** Text for analysis follows **
There are two things I struggle with the most in my job, staring at a blank photoshop canvas and having to fight the fourth round of revisions despite the fact that we had established doing only two in our contract. However there is hope, I have found ways that have improved our approval process and improved my designs significantly. Our projects are actually more profitable because we added a few steps to the creative process.
Exploration is really two phases in and of itself, as you have two areas to explore and gather information from. One is the clients themselves, learning what they want, their needs, and their expectations is critical. Secondly doing your own exploration and research into the industry, their competitors, will give you a whole new perspective on the project.
Kick Off Meeting
Exploration on the client end usually starts with a kick off meeting. Use the kick off meeting to find not only the technical and information requirements (what exactly is going to go on the site/page), but this is a great opportunity to ask a lot of probing questions as to how the website should communicate and what usability considerations are in play.
Now I avoid saying “how the website should look” because a lot of people who are not trained have passionate opinions on that question and it is not always linked to communication. Instead I want to move deeper, almost into a “brand messaging” level to really get to the core of “What is this group all about?”
- What should the users first thoughts be after seeing the site design?
- What is the age group of the common user?
- What is their level of technical ability?
- If you had to boil it down to one specific goal, what is the primary goal for the website?
- What are some tasks that users will be performing on the website?
- If the design could say one sentence, what would that sentence be?
- How can we visually communicate that sentence?
The idea is to get them thinking about the message and how that message can be communicated graphically. Now what I have found in many cases is that the untrained people in the meeting might have some vague ideas that may or may not be valid, but this is a perfect way to steer the group towards your expert thoughts and ideas while still letting them feel like it was their group ideas.
** End of Text for analysis **
** Source data follows **
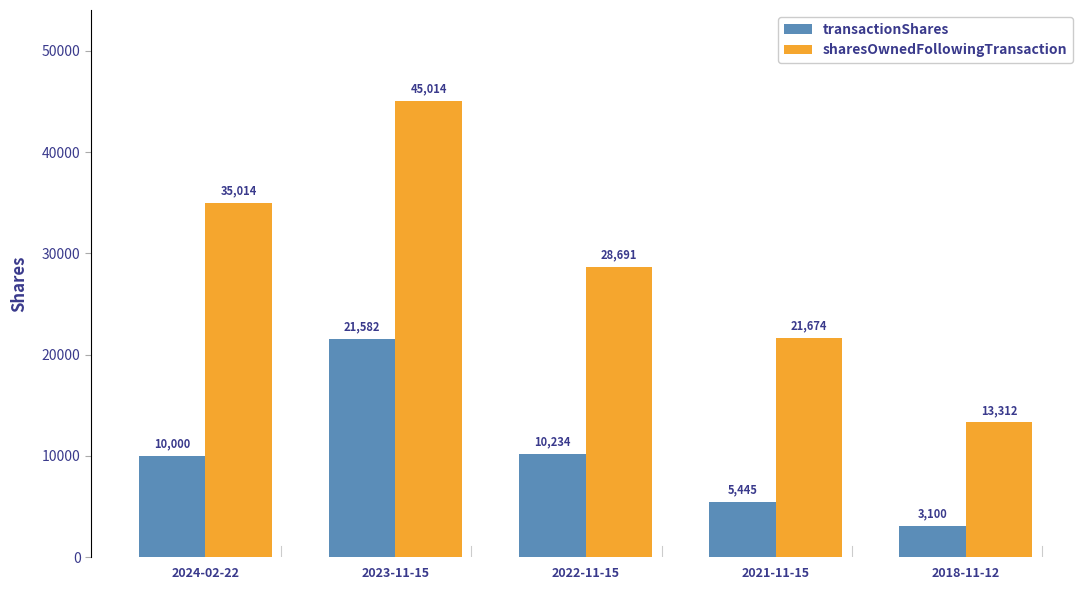

What is the label of the 4th bar from the right?

2023-11-15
** End of Source data **
Task instructions –
1 – Decide whether each statement agrees with the article on web design exploration, answering yes or no and quoting the deciding words: (a) The contract had set the number of revision rounds at two. (b) The writer prefers to ask clients how the website should look. (c) Client-side exploration usually begins with a kick off meeting.
2 – Translate this sentence from the article on web design exploration into Spanish: "The idea is to get them thinking about the message and how that message can be communicated graphically."

Your responses –
1 –
(a) Yes: "despite the fact that we had established doing only two in our contract"
(b) No: "Now I avoid saying “how the website should look”"
(c) Yes: "Exploration on the client end usually starts with a kick off meeting."

2 – La idea es lograr que piensen en el mensaje y en cómo ese mensaje puede comunicarse gráficamente.